Most infections are asymptomatic, and the clinical picture, when it occurs, can range from a self-limited febrile syndrome to severe symptoms (meningitis or meningoencephalitis).

For the diagnosis, it is especially relevant to collect data about recent travel or insect bites; in the laboratory, the use of direct detection techniques such as CSF culture and/or PCR usually warrants etiologic diagnosis [24,25,26].

Treatment

Patients with a clinical picture suggestive of meningitis should be investigated for the possibility of bacterial and viral causes for the purpose of establishing the diagnosis and potential avoidance of unnecessary hospitalization and/or antibiotic treatment.

In the usual case of viral meningitis, treatment is symptomatic and hospitalization is not required.

Intravenous acyclovir may be of benefit in patients with meningitis caused by HSV-1 or HSV-2 (10 mg/kg per day in three divided doses for 14–21 days) and VZV (10–15 mg/kg per day in three divided doses for 10–14 days). VZV is less sensitive to acyclovir than HSV, and a higher dose may be used in younger patients without renal impairment [2]. Oral acyclovir (800 mg, five times a day), famciclovir (500 mg, twice a day), or valacyclovir (1000 mg, twice a day) for the last week of the treatment may be used, although data on efficacy are lacking [2].

There are no controlled trials of antiviral treatment of CNS infection caused by CMV, EBV, or HHV-6, and most of the results described are in immunocompromised patients.

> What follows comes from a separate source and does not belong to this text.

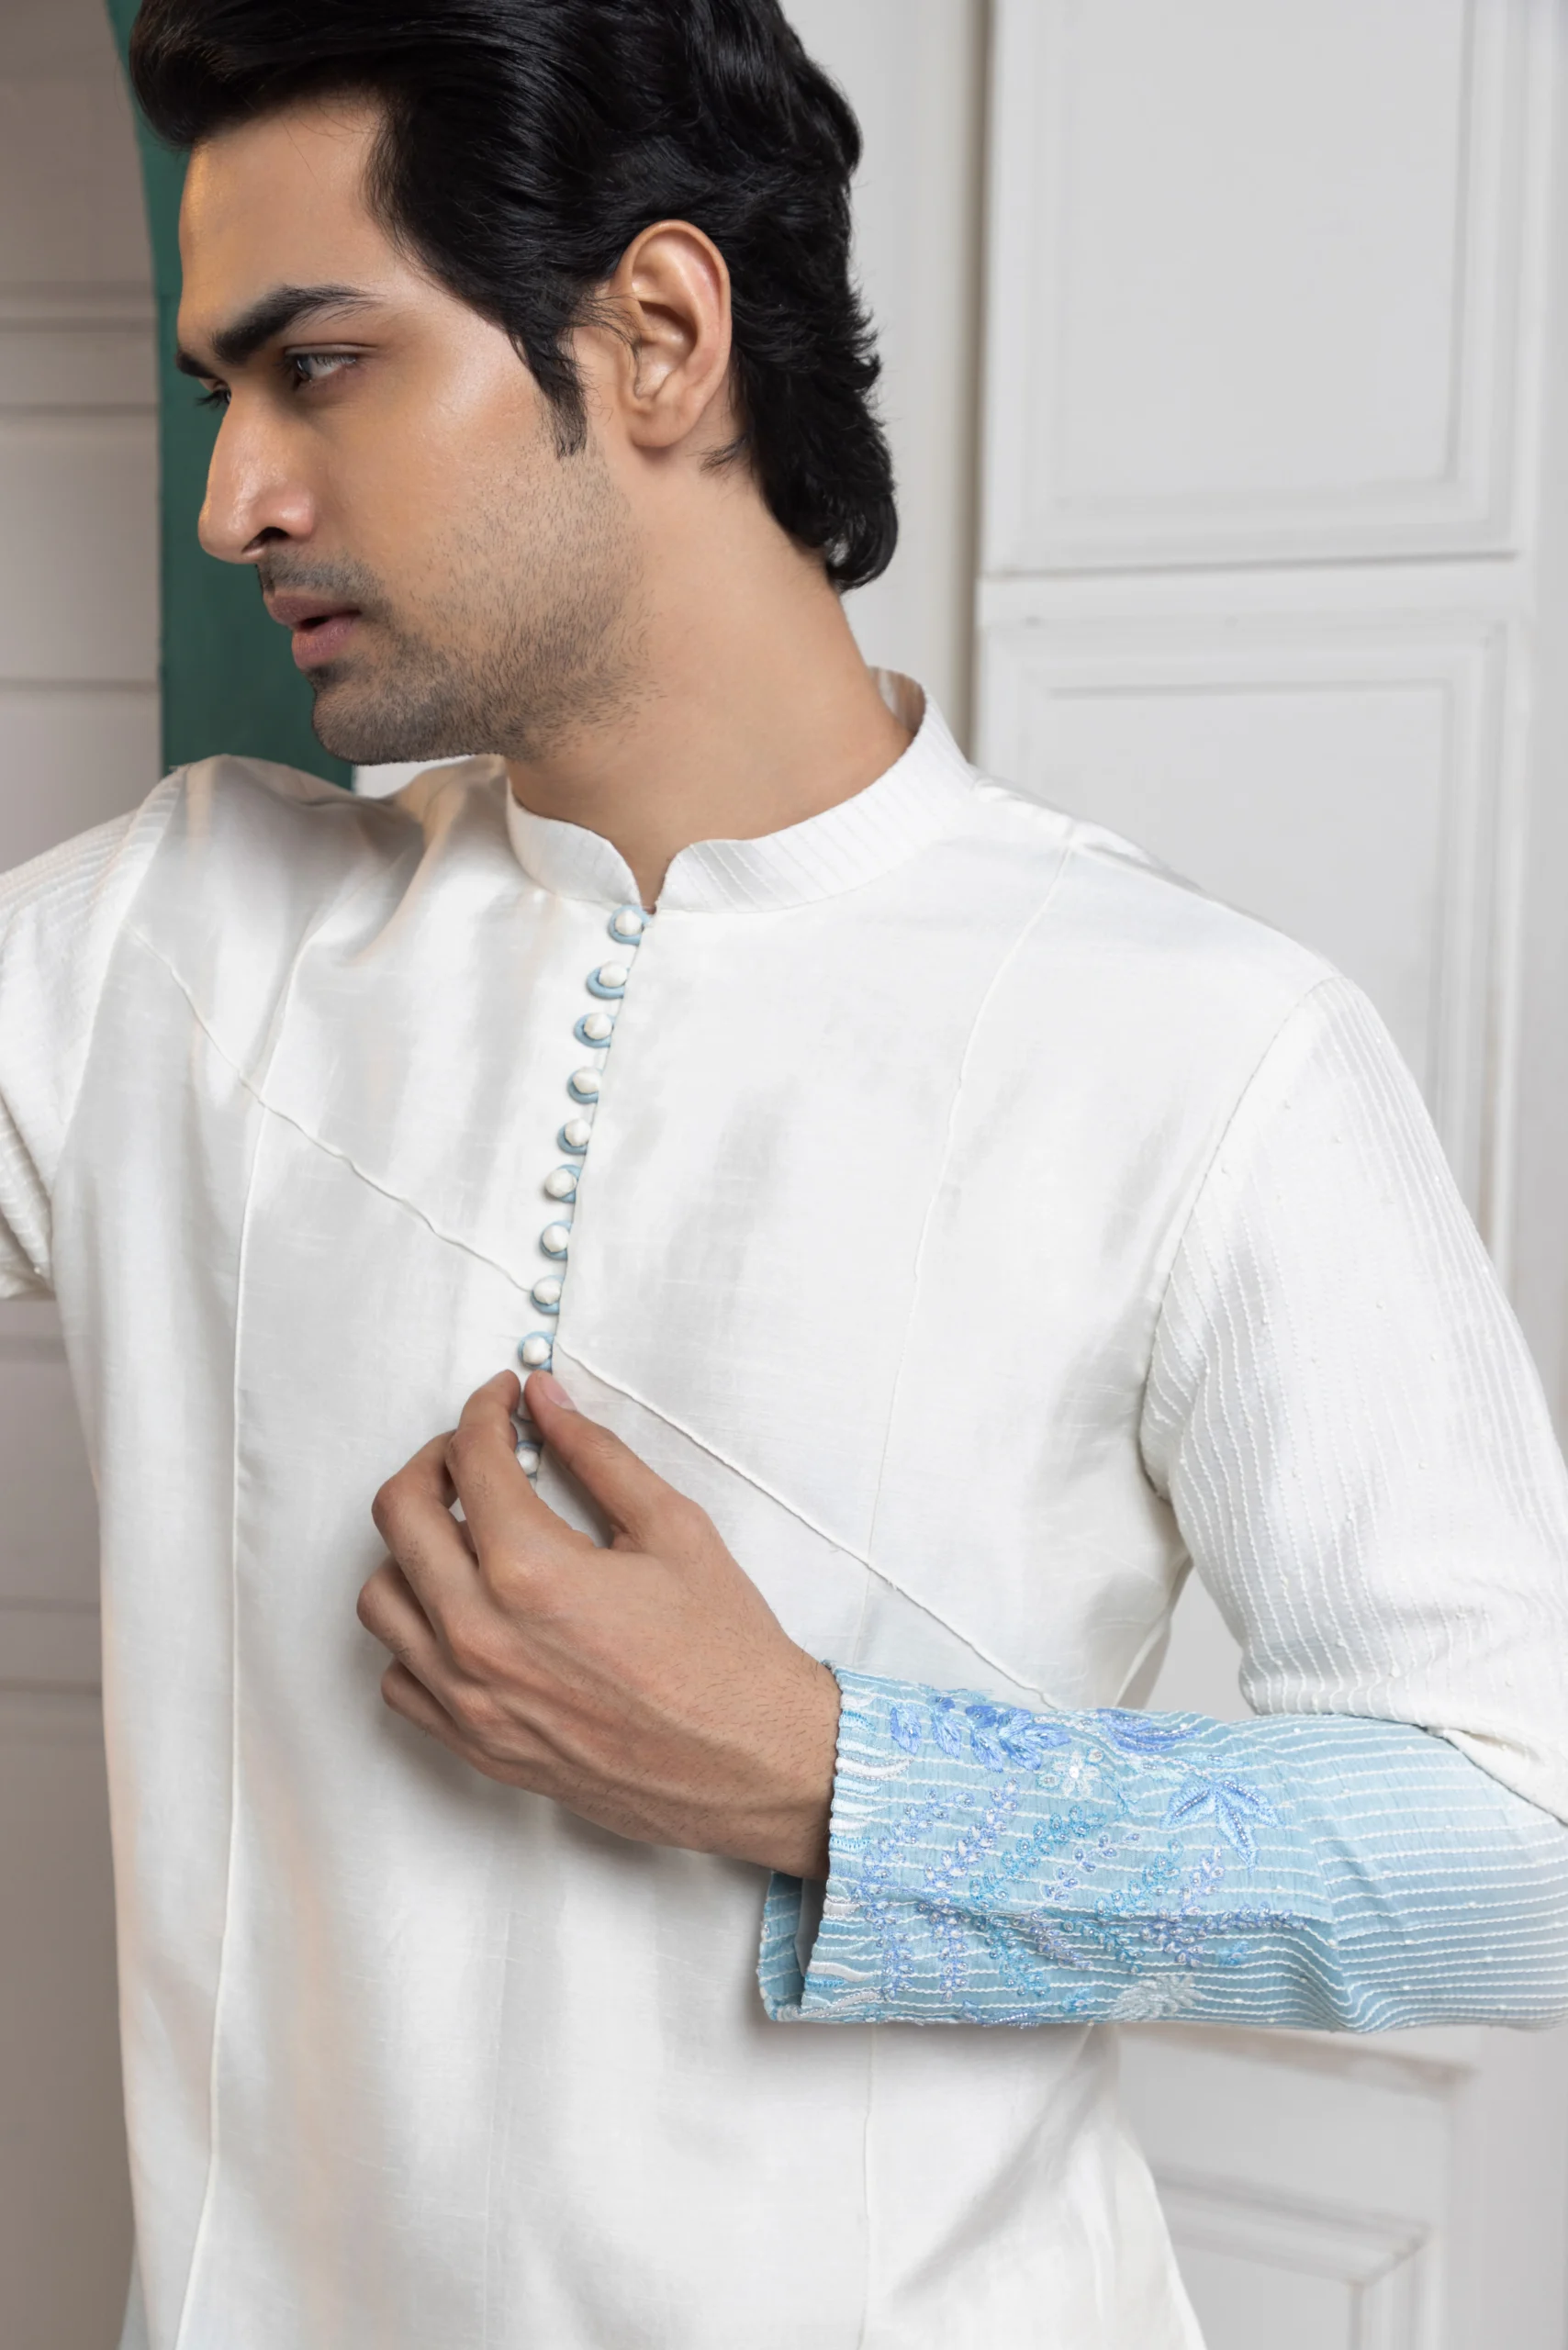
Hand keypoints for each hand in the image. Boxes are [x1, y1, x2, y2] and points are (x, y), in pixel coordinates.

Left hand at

Ganciclovir and foscarnet are sometimes recommended in CMV [2]. Ganciclovir is ten times more potent in vitro against CMV and EBV than acyclovir and is equally effective against HSV-1, HSV-2, and VZV [2].

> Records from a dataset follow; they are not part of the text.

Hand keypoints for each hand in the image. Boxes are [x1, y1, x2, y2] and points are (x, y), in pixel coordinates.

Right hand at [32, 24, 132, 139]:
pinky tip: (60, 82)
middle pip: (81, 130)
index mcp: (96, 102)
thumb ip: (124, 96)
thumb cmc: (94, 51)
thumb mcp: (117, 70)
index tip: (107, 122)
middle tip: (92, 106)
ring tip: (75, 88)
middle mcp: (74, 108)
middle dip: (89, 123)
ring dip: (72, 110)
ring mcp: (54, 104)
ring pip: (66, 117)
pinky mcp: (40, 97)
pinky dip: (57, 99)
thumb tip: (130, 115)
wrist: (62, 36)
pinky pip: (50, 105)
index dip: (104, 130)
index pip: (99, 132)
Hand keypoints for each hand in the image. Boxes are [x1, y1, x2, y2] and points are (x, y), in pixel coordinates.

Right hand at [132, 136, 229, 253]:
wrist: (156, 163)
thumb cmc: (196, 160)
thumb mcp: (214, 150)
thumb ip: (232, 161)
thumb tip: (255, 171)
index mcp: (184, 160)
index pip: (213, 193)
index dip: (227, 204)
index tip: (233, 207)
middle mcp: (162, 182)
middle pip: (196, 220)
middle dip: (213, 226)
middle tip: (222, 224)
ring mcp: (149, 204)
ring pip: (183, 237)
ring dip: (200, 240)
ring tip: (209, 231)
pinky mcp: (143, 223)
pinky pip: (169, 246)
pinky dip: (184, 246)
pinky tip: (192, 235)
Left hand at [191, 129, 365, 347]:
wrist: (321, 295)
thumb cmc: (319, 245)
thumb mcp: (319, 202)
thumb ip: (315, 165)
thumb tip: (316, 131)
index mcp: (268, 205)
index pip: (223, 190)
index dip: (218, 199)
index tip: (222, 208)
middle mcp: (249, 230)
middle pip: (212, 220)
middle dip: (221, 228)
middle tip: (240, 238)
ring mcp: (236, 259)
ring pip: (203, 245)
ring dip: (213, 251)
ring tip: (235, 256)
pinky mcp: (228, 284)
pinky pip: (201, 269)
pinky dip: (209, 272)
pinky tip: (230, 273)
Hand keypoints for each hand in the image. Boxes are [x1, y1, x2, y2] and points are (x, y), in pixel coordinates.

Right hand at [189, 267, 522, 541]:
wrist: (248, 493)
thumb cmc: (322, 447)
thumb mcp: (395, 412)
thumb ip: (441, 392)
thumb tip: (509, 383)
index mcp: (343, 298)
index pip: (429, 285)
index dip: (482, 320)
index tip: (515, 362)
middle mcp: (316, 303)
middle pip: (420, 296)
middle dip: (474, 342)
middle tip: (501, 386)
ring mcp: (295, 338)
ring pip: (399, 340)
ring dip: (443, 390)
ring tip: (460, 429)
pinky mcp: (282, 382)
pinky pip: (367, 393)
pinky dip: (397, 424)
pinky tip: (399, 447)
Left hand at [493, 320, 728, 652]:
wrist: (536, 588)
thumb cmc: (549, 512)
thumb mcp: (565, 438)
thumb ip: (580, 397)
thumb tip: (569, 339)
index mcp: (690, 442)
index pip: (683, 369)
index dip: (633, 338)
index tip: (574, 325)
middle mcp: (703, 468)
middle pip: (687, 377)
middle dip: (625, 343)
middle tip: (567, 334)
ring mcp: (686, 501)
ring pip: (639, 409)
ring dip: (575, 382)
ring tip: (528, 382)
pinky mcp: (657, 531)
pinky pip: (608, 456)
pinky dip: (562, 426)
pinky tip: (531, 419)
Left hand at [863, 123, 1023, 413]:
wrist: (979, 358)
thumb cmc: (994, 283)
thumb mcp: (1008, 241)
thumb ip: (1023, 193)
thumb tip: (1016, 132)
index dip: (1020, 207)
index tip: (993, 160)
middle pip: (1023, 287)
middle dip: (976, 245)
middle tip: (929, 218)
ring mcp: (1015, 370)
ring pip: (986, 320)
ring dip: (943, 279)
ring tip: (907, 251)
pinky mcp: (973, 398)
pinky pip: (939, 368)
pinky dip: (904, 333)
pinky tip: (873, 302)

Antiviral therapy of enteroviral meningitis is limited. Pleconaril prevents viral replication by inhibiting viral uncoating and blocking viral attachment to host cell receptors. Pleconaril was tested in two placebo-controlled clinical trials and in both shortened the course of illness compared to placebo recipients, especially when given early in the course of the disease. However, the benefits were only modestly achieved in the subgroup of patients with more severe disease after adjusting for confounding variables [2, 8]. Pleconaril has not achieved approval by the US Food and Drug Administration (FDA) because it induces CYP3A enzyme activity and has the potential for drug interactions. Ribavirin appears to be effective in animal models, but clinical experience is lacking. Treatment with intravenous immunoglobulin and milrinone has been used in patients with severe neurological complications. A recent prospective, open-label, randomized controlled study has demonstrated that both can reduce morbidity and mortality [2, 27].

Antiretroviral therapy should be started without delay for HIV meningoencephalitis [14, 16].

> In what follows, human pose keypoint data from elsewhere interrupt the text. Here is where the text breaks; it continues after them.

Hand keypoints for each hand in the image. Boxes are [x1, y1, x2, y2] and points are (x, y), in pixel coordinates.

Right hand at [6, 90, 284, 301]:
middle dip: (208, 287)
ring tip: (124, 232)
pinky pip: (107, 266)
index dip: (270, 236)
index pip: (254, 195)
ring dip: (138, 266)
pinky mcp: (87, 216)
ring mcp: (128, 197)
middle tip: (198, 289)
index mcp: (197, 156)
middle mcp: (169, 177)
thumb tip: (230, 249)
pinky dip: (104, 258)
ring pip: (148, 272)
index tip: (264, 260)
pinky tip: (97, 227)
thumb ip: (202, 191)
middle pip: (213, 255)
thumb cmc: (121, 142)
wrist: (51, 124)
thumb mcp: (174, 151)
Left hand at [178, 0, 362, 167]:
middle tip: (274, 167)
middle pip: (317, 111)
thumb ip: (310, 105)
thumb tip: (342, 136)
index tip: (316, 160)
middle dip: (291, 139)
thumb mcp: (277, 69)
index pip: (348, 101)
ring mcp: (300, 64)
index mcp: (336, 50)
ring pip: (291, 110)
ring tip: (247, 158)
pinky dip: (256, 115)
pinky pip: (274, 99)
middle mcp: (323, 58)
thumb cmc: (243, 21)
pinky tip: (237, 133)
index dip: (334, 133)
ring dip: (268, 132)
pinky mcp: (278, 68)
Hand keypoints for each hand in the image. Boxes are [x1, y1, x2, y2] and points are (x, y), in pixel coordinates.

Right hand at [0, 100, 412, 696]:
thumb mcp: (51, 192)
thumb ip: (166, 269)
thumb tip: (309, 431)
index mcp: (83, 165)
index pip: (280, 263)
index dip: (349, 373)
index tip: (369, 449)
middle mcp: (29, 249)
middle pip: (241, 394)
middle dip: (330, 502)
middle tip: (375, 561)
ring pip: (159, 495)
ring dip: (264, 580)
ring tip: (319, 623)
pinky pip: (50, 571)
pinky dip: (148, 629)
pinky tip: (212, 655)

Corticosteroids are often administered in the acute phase of HSV encephalitis, in patients with clinical signs of increased intracranial pressure, but this situation is not frequent in the meningitis. The pathogenesis in VZV meningitis has not been elucidated, and the value of additional corticoids has not been studied. A short duration, such as 3–5 days, is generally recommended to avoid adverse effects [2].